** Opening Data records block **

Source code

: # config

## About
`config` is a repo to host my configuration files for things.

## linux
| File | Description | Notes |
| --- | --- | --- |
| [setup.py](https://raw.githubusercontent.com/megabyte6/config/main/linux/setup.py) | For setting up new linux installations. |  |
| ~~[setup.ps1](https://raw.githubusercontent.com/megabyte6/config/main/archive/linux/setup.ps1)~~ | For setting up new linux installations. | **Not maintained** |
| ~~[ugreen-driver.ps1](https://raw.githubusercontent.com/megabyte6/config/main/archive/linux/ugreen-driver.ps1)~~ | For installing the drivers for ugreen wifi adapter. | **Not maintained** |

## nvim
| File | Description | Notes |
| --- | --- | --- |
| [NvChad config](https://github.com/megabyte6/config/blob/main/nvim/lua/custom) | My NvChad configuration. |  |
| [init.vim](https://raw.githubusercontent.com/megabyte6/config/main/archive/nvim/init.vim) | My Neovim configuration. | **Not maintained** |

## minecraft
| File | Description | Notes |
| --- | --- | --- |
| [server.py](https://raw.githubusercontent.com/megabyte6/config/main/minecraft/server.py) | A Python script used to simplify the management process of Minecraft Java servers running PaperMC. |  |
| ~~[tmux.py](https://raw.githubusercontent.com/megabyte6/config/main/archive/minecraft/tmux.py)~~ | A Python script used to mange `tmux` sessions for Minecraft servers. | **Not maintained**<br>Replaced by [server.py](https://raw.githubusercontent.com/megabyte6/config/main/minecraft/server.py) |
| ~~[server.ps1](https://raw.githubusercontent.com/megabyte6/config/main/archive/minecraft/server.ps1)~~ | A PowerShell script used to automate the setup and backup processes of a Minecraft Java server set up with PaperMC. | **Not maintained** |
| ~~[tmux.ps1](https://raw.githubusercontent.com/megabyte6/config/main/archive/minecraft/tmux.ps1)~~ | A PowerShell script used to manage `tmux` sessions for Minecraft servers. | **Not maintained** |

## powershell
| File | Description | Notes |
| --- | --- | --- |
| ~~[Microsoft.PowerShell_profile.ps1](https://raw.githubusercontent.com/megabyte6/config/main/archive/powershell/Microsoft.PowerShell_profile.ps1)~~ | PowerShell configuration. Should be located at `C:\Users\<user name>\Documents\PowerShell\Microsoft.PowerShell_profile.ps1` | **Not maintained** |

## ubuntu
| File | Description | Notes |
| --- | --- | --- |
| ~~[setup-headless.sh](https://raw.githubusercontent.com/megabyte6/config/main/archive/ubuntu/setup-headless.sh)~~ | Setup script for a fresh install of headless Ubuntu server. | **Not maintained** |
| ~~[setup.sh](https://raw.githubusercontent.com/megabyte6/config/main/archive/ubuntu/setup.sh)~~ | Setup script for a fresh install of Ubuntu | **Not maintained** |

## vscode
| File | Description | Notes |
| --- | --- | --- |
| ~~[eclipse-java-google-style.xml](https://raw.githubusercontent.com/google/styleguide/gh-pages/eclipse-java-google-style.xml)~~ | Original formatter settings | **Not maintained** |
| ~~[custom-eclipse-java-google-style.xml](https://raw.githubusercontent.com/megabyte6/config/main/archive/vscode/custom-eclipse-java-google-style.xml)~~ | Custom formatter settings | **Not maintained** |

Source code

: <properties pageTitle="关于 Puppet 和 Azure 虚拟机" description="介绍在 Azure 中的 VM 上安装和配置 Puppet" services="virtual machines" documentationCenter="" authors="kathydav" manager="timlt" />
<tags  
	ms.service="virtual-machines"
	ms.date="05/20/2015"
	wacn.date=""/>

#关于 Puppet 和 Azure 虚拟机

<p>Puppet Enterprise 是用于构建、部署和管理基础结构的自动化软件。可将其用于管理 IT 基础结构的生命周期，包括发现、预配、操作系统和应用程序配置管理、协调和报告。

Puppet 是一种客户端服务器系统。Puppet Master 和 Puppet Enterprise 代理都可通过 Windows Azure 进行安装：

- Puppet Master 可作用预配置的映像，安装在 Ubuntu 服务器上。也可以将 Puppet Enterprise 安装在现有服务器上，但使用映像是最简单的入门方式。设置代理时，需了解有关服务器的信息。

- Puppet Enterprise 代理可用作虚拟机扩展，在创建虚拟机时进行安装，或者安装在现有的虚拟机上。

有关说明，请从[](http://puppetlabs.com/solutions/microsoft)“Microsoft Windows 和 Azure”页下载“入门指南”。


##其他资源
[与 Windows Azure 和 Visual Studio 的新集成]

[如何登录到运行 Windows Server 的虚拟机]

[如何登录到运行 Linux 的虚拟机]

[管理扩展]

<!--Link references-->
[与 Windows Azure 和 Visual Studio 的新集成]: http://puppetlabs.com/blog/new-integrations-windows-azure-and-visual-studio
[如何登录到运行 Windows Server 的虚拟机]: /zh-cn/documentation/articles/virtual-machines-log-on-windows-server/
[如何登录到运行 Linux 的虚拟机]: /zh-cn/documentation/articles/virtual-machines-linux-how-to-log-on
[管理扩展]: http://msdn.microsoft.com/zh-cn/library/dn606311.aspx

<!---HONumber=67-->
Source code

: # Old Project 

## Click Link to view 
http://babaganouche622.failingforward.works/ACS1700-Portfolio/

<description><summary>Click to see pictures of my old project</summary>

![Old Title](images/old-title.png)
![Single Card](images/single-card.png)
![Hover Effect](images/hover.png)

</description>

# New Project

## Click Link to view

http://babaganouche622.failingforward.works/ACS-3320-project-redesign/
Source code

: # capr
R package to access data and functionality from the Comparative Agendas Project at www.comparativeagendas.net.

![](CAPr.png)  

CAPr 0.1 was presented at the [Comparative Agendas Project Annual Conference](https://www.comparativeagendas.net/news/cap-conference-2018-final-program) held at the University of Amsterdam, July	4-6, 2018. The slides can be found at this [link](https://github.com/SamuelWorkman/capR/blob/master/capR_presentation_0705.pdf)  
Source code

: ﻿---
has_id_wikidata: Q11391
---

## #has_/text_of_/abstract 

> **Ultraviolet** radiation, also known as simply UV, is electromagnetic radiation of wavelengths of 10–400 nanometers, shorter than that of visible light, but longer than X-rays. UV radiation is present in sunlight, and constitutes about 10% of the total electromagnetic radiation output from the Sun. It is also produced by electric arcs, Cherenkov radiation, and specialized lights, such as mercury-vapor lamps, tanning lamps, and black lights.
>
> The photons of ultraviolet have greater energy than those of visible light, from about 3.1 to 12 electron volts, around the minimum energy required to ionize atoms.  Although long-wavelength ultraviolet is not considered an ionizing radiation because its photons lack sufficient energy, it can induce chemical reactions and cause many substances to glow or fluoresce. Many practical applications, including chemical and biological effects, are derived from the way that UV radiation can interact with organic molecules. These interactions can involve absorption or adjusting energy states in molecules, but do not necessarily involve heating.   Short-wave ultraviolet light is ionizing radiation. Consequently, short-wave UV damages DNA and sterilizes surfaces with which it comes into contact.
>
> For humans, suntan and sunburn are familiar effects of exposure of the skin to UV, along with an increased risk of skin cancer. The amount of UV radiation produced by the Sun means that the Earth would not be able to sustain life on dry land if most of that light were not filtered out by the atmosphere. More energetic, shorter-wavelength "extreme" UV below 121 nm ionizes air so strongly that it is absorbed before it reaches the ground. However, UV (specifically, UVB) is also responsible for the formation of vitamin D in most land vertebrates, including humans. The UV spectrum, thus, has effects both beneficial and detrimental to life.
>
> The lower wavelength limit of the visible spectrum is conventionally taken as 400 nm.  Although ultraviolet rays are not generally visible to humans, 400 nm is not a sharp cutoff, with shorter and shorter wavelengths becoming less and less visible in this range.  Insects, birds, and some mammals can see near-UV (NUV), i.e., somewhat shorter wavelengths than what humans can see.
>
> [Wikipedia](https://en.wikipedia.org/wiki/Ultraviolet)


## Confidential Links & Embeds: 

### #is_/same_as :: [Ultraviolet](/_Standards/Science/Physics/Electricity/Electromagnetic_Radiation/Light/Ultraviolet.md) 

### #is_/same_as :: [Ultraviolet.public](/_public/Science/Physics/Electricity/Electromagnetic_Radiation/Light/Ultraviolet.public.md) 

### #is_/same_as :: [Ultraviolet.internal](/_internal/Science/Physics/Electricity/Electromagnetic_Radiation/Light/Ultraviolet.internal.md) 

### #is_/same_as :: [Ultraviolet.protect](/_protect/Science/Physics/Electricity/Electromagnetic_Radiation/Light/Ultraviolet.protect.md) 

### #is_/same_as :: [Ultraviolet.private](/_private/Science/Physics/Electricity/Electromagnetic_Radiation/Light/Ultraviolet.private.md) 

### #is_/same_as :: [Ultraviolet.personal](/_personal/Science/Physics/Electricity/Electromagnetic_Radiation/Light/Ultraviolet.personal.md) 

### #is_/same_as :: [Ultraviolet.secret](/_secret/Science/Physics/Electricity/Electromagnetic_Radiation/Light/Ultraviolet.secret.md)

** Closing Data records block **

* [Your task]: Reproduce exactly, and only, the lines from the start of the entries through the one that contains "used to simplify".

* [Solution to this task]:
Source code

: # config

## About
`config` is a repo to host my configuration files for things.

## linux
| File | Description | Notes |
| --- | --- | --- |
| [setup.py](https://raw.githubusercontent.com/megabyte6/config/main/linux/setup.py) | For setting up new linux installations. |  |
| ~~[setup.ps1](https://raw.githubusercontent.com/megabyte6/config/main/archive/linux/setup.ps1)~~ | For setting up new linux installations. | **Not maintained** |
| ~~[ugreen-driver.ps1](https://raw.githubusercontent.com/megabyte6/config/main/archive/linux/ugreen-driver.ps1)~~ | For installing the drivers for ugreen wifi adapter. | **Not maintained** |

## nvim
| File | Description | Notes |
| --- | --- | --- |
| [NvChad config](https://github.com/megabyte6/config/blob/main/nvim/lua/custom) | My NvChad configuration. |  |
| [init.vim](https://raw.githubusercontent.com/megabyte6/config/main/archive/nvim/init.vim) | My Neovim configuration. | **Not maintained** |

## minecraft
| File | Description | Notes |
| --- | --- | --- |
| [server.py](https://raw.githubusercontent.com/megabyte6/config/main/minecraft/server.py) | A Python script used to simplify the management process of Minecraft Java servers running PaperMC. |  |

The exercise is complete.